* WORK TO COMPLETE
Write out exactly the lines from the line that contains "In the event" through the final line of the listing below, and no others.
====
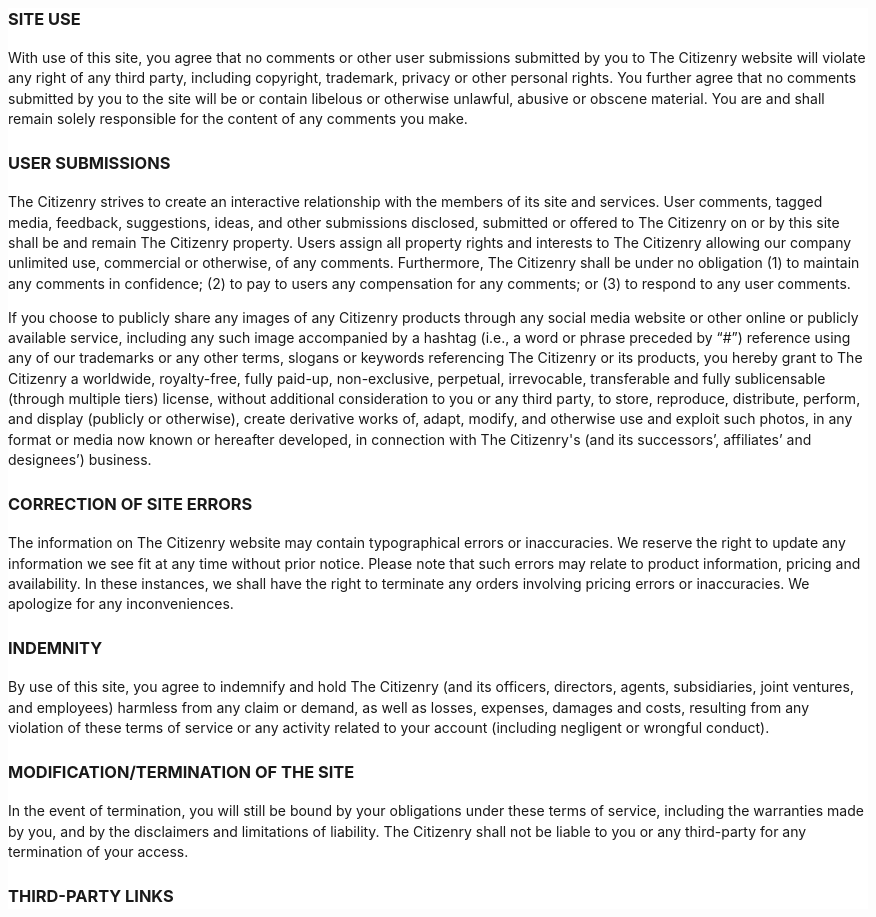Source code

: ### SITE USE

With use of this site, you agree that no comments or other user submissions submitted by you to The Citizenry website will violate any right of any third party, including copyright, trademark, privacy or other personal rights. You further agree that no comments submitted by you to the site will be or contain libelous or otherwise unlawful, abusive or obscene material. You are and shall remain solely responsible for the content of any comments you make.

### USER SUBMISSIONS

The Citizenry strives to create an interactive relationship with the members of its site and services. User comments, tagged media, feedback, suggestions, ideas, and other submissions disclosed, submitted or offered to The Citizenry on or by this site shall be and remain The Citizenry property. Users assign all property rights and interests to The Citizenry allowing our company unlimited use, commercial or otherwise, of any comments. Furthermore, The Citizenry shall be under no obligation (1) to maintain any comments in confidence; (2) to pay to users any compensation for any comments; or (3) to respond to any user comments.

If you choose to publicly share any images of any Citizenry products through any social media website or other online or publicly available service, including any such image accompanied by a hashtag (i.e., a word or phrase preceded by “#”) reference using any of our trademarks or any other terms, slogans or keywords referencing The Citizenry or its products, you hereby grant to The Citizenry a worldwide, royalty-free, fully paid-up, non-exclusive, perpetual, irrevocable, transferable and fully sublicensable (through multiple tiers) license, without additional consideration to you or any third party, to store, reproduce, distribute, perform, and display (publicly or otherwise), create derivative works of, adapt, modify, and otherwise use and exploit such photos, in any format or media now known or hereafter developed, in connection with The Citizenry's (and its successors’, affiliates’ and designees’) business. 

### CORRECTION OF SITE ERRORS

The information on The Citizenry website may contain typographical errors or inaccuracies. We reserve the right to update any information we see fit at any time without prior notice. Please note that such errors may relate to product information, pricing and availability. In these instances, we shall have the right to terminate any orders involving pricing errors or inaccuracies. We apologize for any inconveniences.

### INDEMNITY

By use of this site, you agree to indemnify and hold The Citizenry (and its officers, directors, agents, subsidiaries, joint ventures, and employees) harmless from any claim or demand, as well as losses, expenses, damages and costs, resulting from any violation of these terms of service or any activity related to your account (including negligent or wrongful conduct).

### MODIFICATION/TERMINATION OF THE SITE

In the event of termination, you will still be bound by your obligations under these terms of service, including the warranties made by you, and by the disclaimers and limitations of liability. The Citizenry shall not be liable to you or any third-party for any termination of your access.

### THIRD-PARTY LINKS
====
* EXERCISE SOLUTION
In the event of termination, you will still be bound by your obligations under these terms of service, including the warranties made by you, and by the disclaimers and limitations of liability. The Citizenry shall not be liable to you or any third-party for any termination of your access.

### THIRD-PARTY LINKS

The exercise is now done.